October 06, 2004

e-petitions Is anyone else's inbox being bombarded with e-petitions like this? I get them all the time and wonder if they ever accomplish anything. Furthermore, when they ask you to send every 10th signature to president@whitehouse.gov, who actually reads it?
  • Ah yes, and then there's the silly "NPR funding in jeoprady" thing that gets trotted out every Spring or so chock-full of complete inaccuracies and a dim understanding of the American legislative process. My general response to these mass useless repeat emails (aka MUREs) is to respond to everyone on the list including the sender by: 1)Thanking the sender for raising this topic, which invariably is something sane humans would be concerned about. 2) Point out simply but succinctly why epetitions such as this are complete monkey feces...and not in a good way. 3) Giving links for how to contact your local representatives and/or where to learn more actual information on the issue. As may be expected, I've pissed off a couple friends this way, even though I make every effort to be polite (that's key!), but the friends worth keeping realize it's not about them, it's about finding away to address the problem that got them so incensed to send the epetition in the first place.

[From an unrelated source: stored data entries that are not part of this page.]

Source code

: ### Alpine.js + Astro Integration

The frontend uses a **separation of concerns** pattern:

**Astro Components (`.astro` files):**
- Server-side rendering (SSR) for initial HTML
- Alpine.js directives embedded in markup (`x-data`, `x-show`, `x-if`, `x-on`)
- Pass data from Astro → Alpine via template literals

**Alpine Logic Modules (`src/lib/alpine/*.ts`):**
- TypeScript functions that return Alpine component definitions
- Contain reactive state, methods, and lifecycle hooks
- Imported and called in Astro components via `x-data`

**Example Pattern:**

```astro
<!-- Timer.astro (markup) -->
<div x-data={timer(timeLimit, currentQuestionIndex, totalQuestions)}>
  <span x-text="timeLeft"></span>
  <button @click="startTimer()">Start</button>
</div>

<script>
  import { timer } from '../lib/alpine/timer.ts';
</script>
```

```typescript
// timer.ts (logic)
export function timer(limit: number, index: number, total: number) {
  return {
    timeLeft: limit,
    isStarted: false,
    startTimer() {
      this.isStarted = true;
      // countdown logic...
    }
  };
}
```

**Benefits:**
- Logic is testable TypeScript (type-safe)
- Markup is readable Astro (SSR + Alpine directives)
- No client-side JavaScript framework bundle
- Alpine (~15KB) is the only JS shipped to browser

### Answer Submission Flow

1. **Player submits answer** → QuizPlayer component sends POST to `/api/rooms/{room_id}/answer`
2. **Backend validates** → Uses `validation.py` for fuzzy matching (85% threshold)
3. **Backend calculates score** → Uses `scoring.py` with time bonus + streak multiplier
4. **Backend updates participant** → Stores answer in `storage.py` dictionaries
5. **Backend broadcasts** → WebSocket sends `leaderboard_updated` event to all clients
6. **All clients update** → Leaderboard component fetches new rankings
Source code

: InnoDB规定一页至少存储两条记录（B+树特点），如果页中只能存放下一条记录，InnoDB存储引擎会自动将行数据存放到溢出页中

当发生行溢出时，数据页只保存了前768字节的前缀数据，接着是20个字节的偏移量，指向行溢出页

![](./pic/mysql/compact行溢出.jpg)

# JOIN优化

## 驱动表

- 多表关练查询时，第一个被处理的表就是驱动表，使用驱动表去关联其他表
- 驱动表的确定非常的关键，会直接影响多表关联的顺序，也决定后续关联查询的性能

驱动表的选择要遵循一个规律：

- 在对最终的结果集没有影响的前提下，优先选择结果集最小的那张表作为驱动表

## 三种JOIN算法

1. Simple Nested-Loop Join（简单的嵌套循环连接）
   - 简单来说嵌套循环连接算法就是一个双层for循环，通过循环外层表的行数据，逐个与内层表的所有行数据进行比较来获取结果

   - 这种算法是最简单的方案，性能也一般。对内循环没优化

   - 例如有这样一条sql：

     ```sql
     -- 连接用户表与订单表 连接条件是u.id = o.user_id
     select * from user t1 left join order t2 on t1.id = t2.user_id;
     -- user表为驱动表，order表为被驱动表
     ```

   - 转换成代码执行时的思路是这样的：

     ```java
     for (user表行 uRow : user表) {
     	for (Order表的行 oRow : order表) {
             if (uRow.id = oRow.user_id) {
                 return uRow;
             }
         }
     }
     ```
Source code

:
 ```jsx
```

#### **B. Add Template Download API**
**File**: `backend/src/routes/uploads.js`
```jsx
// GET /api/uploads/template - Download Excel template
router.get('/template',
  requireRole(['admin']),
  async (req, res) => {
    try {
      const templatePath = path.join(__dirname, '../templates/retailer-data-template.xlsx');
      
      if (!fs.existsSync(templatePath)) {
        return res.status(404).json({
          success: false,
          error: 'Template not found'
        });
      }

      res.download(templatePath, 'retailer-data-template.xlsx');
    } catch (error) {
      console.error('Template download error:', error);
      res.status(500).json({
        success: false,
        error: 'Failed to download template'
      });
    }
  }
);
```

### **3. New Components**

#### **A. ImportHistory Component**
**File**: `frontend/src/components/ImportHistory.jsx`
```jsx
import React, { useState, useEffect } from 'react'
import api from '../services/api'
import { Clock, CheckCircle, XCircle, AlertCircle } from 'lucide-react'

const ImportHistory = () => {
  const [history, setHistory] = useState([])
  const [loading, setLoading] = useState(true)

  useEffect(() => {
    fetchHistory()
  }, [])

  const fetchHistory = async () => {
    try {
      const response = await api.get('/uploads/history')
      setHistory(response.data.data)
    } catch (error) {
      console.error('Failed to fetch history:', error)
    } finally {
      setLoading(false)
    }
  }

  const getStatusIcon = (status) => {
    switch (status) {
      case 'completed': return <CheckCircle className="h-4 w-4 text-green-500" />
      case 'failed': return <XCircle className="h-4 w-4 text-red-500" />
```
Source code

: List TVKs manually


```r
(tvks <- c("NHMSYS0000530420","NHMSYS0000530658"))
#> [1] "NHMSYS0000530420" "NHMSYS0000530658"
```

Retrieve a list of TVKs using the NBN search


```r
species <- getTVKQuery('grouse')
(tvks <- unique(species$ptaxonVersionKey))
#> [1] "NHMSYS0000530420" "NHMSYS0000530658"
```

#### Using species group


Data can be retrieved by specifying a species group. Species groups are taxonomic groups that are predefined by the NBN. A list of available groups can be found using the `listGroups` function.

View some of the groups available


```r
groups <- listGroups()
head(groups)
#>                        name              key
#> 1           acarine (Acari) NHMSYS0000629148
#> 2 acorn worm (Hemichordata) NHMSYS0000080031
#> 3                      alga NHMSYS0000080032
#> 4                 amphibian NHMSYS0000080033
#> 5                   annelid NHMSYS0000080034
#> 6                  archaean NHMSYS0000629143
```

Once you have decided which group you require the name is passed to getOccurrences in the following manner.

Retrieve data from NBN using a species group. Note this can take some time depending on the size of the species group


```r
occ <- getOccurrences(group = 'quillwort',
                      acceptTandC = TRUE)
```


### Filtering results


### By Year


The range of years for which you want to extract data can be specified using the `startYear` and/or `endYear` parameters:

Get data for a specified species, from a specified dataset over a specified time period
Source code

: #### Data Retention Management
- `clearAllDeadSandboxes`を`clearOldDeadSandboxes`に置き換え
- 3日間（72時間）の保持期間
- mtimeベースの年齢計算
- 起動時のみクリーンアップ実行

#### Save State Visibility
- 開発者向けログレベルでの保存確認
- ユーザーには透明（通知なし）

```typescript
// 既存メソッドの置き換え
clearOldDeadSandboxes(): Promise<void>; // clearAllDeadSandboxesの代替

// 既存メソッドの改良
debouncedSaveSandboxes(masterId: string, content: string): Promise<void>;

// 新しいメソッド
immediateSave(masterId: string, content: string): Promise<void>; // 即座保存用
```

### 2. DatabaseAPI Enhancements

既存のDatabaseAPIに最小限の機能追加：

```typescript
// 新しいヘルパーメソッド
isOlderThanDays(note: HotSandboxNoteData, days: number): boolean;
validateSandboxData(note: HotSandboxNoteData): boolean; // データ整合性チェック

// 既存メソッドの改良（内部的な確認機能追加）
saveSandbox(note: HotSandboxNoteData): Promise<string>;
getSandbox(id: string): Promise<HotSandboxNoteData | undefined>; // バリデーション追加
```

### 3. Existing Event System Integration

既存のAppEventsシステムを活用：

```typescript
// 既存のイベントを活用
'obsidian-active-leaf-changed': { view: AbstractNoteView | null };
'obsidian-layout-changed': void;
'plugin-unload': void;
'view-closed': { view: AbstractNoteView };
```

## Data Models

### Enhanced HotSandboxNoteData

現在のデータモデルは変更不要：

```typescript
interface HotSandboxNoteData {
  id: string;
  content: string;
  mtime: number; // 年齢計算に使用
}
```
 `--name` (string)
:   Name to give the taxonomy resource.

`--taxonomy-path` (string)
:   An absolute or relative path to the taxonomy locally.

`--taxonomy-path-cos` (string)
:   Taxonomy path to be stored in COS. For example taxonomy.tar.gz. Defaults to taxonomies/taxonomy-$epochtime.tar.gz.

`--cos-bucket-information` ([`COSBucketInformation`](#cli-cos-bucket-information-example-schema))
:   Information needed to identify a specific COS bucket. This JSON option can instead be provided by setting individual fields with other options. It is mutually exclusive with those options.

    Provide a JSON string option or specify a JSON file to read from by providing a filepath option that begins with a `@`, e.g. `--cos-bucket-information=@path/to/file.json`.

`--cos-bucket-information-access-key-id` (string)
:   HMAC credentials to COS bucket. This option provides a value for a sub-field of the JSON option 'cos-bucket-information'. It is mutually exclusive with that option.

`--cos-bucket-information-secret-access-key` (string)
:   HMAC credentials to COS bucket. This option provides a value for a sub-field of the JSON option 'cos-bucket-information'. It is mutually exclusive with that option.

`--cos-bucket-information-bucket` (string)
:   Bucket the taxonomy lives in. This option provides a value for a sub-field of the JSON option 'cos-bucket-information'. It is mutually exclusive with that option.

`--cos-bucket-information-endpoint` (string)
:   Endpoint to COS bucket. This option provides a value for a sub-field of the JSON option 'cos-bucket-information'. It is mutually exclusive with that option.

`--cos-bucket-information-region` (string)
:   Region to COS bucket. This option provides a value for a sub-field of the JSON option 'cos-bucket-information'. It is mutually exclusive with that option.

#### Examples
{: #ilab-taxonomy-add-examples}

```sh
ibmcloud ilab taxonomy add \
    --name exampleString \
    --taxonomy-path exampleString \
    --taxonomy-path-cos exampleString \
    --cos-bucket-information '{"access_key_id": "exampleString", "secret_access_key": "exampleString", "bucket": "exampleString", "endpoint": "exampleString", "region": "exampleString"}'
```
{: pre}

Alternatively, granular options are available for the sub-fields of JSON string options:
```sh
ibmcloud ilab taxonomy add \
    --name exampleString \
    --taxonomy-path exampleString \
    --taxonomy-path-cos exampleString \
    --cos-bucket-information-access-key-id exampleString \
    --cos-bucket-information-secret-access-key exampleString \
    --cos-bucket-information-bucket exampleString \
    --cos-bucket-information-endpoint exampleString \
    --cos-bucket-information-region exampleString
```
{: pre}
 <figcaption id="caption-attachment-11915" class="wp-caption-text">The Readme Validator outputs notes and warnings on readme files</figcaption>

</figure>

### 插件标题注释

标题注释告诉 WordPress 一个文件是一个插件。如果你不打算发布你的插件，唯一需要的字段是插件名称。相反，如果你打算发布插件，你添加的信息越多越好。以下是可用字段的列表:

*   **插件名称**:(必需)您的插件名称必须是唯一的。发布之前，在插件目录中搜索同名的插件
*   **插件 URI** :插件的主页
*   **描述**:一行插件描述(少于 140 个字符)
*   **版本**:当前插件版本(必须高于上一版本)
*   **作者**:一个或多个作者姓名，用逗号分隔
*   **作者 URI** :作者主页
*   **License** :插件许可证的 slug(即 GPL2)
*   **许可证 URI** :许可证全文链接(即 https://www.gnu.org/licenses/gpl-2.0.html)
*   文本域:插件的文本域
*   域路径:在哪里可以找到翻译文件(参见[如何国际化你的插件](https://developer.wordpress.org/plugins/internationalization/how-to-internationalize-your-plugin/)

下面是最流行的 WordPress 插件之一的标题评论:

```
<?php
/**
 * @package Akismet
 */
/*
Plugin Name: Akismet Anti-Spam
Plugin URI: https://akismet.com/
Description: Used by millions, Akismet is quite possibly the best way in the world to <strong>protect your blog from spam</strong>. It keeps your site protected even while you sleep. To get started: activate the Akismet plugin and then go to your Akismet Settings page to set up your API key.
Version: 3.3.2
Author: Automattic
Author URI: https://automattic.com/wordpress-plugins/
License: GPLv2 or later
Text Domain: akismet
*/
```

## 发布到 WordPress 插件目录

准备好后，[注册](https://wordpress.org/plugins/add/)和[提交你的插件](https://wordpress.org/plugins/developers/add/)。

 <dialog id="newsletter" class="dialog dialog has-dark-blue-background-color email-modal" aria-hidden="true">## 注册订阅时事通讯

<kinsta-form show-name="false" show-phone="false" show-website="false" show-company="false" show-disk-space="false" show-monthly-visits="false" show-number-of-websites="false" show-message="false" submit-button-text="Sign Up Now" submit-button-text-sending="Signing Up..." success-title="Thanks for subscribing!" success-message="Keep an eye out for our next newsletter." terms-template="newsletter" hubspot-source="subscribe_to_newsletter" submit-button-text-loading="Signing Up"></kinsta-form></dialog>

  • The problem with the particular e-mail in the link is that it is simply out of date. It was initially circulated in 2002, and it was in a form that asked people to contact that White House directly, not as an e-mail petition. Bush planned to appoint Dr Hager to the head of the FDA Reproductive Health Drugs Advisory Committee in December of 2002. However, there was much public outcry at the time (including petitions like these), and on Dec. 24, 2002, Bush merely appointed Hager as a committee member, along with at least two other anti-choice doctors- Joseph Stanford and Susan Crockett These appointments caused a number of people in the medical and scientific fields to voice their concerns about Bush's appointments based on religious ideology. However, the appointments still stand. Over the last two years a number of highly questionable recommendations have been made by this committee. The most significant has been denying emergency contraception (the morning after pill) over-the-counter availability, despite the fact that two other FDA advisory committees supported the wider availability. So, certainly this issue is still alive and well. Unfortunately, giving people bad, out-of-date information doesn't really help matters much. And as for online petitions, I doubt that they have any effect at all.